--- Extracted information ---

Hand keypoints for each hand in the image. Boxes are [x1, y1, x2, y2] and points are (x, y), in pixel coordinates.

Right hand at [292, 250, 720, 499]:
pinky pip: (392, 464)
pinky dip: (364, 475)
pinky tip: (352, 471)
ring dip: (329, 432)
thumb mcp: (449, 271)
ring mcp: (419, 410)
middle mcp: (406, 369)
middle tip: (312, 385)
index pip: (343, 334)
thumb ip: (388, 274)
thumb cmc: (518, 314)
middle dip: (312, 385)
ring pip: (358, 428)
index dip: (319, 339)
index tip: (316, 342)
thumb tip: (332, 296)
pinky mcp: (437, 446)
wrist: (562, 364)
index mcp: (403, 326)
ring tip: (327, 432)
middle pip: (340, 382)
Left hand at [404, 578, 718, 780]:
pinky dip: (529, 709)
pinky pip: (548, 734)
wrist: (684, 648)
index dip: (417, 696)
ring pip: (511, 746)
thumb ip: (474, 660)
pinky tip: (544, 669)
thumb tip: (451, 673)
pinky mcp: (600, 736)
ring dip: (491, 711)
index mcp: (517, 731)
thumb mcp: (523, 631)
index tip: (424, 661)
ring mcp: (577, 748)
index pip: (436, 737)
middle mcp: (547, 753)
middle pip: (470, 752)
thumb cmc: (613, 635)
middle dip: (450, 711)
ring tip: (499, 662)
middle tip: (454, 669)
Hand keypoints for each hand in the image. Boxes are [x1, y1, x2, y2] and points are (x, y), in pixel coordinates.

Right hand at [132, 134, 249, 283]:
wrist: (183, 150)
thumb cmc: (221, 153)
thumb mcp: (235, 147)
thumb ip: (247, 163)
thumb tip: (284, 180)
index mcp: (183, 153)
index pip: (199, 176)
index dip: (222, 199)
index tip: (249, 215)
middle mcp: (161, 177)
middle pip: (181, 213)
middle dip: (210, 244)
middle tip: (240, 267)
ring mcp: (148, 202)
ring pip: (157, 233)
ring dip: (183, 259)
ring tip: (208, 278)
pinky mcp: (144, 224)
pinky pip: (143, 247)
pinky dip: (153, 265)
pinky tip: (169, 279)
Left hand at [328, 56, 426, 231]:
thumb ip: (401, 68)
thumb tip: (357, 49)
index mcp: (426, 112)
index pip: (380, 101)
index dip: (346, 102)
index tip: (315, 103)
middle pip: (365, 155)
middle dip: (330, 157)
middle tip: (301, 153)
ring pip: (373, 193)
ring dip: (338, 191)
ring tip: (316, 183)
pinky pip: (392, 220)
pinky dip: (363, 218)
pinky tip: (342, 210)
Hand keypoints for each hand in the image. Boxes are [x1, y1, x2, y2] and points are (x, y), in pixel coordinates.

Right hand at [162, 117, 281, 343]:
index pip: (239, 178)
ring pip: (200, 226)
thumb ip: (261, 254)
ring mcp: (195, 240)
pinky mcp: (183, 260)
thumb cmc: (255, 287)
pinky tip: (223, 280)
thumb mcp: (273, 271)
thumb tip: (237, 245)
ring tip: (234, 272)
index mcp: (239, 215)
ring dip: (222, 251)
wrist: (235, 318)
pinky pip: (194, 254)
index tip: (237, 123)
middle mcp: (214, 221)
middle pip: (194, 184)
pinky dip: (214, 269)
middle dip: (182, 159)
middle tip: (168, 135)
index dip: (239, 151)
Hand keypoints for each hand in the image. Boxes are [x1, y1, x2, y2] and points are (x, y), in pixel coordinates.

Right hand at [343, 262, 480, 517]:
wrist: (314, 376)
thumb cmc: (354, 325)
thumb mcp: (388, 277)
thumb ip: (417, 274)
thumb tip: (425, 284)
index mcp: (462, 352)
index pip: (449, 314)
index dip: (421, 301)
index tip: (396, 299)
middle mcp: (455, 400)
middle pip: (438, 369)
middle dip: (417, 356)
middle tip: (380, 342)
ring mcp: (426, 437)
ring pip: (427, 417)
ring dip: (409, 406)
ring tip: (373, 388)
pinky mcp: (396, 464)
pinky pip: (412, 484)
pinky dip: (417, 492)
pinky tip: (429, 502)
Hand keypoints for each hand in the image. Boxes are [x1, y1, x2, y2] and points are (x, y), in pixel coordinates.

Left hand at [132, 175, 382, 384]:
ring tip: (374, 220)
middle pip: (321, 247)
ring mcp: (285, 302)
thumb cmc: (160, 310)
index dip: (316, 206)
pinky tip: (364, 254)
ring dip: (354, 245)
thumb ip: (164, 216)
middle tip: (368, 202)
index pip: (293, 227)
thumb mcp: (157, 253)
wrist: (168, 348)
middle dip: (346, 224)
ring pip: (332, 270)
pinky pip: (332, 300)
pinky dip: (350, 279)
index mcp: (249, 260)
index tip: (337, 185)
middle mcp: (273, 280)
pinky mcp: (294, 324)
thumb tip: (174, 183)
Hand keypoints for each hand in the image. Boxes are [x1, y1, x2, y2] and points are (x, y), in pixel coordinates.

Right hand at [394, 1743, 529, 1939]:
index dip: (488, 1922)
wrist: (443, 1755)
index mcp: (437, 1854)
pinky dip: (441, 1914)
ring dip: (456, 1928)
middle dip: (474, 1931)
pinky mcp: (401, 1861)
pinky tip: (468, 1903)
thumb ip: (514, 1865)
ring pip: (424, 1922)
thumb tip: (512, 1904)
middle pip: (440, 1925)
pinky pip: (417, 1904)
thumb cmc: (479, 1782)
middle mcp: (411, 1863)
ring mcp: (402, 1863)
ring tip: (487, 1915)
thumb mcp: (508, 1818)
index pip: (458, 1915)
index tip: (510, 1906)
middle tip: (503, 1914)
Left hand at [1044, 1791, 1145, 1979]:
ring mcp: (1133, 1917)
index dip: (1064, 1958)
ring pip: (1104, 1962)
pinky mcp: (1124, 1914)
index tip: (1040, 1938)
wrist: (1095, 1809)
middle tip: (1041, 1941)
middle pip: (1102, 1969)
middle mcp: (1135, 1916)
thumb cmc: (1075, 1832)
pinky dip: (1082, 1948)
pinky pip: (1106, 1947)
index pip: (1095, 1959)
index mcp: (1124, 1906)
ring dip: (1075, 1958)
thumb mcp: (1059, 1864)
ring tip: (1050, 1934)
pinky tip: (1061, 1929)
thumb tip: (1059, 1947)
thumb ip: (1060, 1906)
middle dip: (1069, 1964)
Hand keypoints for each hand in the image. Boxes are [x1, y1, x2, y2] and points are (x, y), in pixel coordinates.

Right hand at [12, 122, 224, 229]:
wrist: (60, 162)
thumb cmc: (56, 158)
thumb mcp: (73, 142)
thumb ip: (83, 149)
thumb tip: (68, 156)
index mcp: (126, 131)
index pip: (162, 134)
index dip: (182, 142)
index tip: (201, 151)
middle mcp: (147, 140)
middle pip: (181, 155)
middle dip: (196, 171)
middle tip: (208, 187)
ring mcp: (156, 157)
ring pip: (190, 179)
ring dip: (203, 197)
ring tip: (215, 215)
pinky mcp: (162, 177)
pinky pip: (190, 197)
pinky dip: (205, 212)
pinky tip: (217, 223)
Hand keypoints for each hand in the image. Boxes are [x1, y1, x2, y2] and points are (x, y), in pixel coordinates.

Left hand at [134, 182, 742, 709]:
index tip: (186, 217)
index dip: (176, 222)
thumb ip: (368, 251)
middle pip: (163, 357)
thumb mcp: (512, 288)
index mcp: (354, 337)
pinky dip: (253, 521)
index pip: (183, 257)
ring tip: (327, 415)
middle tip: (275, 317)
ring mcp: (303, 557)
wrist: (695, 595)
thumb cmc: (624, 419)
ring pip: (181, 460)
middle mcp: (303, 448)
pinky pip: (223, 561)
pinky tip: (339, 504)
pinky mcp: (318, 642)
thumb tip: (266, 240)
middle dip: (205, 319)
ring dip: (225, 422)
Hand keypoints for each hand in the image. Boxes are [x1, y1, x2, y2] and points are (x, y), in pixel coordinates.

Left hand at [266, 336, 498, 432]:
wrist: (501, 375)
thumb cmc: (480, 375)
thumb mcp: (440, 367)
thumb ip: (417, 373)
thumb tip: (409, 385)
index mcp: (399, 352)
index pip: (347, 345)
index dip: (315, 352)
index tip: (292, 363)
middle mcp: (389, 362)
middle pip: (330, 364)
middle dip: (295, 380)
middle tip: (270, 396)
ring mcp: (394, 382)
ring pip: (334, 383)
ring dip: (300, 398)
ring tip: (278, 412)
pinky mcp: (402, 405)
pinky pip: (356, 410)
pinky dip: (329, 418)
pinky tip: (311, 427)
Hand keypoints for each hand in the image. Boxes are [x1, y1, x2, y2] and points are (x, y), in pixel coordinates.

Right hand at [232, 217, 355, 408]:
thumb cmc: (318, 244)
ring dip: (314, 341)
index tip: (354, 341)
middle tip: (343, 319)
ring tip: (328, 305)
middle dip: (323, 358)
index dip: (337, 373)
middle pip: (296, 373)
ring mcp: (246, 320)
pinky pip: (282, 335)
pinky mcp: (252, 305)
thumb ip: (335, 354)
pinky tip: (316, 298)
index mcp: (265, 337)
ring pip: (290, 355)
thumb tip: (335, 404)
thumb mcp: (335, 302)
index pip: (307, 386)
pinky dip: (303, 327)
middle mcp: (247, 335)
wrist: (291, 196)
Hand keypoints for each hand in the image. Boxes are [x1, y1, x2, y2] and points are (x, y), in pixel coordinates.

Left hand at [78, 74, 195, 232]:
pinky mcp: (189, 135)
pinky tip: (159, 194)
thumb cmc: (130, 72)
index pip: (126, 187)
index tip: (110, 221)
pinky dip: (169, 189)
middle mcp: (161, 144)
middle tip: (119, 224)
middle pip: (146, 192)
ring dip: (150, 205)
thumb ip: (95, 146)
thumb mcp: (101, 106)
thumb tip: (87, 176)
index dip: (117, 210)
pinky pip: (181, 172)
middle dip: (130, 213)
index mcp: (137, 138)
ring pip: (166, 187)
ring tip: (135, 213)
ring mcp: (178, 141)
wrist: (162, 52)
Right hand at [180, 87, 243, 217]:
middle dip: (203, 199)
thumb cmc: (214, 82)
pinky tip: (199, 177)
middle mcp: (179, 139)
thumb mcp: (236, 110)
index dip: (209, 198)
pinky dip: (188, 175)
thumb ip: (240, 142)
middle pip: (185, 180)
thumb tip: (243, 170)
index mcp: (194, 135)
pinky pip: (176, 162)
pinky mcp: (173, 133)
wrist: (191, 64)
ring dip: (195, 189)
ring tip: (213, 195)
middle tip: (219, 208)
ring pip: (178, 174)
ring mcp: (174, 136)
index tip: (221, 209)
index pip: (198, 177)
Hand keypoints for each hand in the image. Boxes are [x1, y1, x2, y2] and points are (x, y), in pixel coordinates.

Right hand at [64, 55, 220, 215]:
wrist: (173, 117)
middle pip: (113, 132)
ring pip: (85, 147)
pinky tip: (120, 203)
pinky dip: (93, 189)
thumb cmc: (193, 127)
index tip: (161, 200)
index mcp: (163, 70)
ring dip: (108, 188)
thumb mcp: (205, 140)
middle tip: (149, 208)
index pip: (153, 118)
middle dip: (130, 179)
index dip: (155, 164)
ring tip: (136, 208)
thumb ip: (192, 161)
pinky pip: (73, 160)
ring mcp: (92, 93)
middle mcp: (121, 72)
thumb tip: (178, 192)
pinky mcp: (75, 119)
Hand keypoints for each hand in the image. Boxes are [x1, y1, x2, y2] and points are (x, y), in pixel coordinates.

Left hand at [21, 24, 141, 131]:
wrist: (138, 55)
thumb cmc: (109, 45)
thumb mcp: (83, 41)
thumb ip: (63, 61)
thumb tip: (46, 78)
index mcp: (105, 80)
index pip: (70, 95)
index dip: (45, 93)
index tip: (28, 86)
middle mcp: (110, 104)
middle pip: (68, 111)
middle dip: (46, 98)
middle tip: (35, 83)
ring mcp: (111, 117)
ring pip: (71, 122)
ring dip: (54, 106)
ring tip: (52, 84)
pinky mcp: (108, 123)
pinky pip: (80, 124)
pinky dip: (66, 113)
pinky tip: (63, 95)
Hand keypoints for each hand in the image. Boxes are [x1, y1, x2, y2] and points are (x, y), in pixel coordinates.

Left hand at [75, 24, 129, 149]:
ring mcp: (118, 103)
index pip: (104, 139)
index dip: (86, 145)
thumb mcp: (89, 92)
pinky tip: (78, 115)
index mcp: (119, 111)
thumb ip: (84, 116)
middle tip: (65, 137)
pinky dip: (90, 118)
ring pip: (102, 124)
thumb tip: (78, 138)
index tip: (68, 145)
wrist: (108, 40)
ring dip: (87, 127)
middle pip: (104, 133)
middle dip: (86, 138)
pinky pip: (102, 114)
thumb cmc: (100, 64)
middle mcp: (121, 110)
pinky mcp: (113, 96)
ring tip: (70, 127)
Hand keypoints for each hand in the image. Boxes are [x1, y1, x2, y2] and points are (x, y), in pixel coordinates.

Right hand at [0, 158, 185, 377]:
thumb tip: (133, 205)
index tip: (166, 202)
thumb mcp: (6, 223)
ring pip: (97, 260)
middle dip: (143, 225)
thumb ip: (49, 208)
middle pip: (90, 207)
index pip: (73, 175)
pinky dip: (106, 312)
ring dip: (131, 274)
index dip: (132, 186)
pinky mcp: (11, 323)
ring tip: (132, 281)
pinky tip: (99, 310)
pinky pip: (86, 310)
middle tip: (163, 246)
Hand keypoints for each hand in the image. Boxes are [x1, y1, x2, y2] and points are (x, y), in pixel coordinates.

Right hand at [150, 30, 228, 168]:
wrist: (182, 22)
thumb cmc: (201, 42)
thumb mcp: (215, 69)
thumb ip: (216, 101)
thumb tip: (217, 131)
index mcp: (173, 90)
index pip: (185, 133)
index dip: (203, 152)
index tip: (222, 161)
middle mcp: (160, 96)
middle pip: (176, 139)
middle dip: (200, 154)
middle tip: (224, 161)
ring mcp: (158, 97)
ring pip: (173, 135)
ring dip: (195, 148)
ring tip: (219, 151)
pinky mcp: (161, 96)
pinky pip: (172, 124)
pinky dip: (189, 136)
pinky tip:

---

## Required action
Please return the lines above that run from the line containing "pinky dip: (350, 279)" to the line containing "ring dip: (456, 1928)", inclusive, exactly and with no other lines.

## Solution
pinky dip: (350, 279)
index mcp: (249, 260)
index tip: (337, 185)
middle mcp: (273, 280)
pinky mcp: (294, 324)
thumb tip: (174, 183)
Hand keypoints for each hand in the image. Boxes are [x1, y1, x2, y2] and points are (x, y), in pixel coordinates.

Right hand at [394, 1743, 529, 1939]:
index dip: (488, 1922)
wrist: (443, 1755)
index mcp: (437, 1854)
pinky dip: (441, 1914)
ring dip: (456, 1928)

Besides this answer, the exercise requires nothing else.